Yale will pay $18.5 million to settle its own part in a class-action suit that accused 17 elite universities of price fixing. Seven other universities have also agreed to a monetary settlement. The suit alleges that the schools, which were allowed to share information with each other about financial aid under a federal exception that required their admissions policy to be need-blind, were not in fact completely need-blind in their practices. The university said in a statement that “this settlement contains no admission that Yale did anything wrong but allows the university to avoid the cost and disruption of further litigation and to continue its work in making undergraduate education more affordable for more families.”
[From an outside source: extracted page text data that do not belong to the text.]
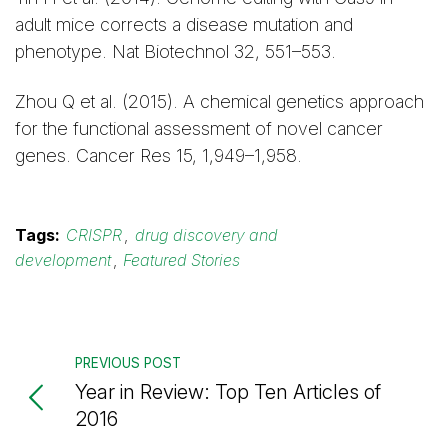
adult mice corrects a disease mutation and
phenotype. Nat Biotechnol 32, 551–553.
Zhou Q et al. (2015). A chemical genetics approach
for the functional assessment of novel cancer
genes. Cancer Res 15, 1,949–1,958.
Tags:
CRISPR
,
drug discovery and
development
,
Featured Stories
PREVIOUS POST
Year in Review: Top Ten Articles of
2016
A new building for the dramatic arts will begin taking shape in the area of Chapel, York and Crown Streets, thanks to what the university calls a “pivotal lead gift.” The building will house a state-of-the-art theater for the David Geffen School of Drama and for the Yale Repertory Theatre. It will also provide rehearsal space, classrooms, offices, and production workshops for the drama school, the undergraduate program in theater, dance, and performance studies, and the Yale Dramat. The Toronto firm KPMB Architects is designing the building.
The sticker price for a Yale College education will go up by 3.9 percent for 2024–25, to $87,150. Fewer than half of undergraduates will likely pay that much, however: 53 percent currently receive some amount of financial aid. The average financial aid award is more than $66,000.
L. L. Bean closed its store in the Broadway district in February. The clothing and outdoor equipment retailer had been on Elm Street since 2018, occupying a 9,000-square-foot store in the base of a Yale-owned dormitory for graduate students. Yale University Properties says a fashion retailer is tentatively expected to open later this year.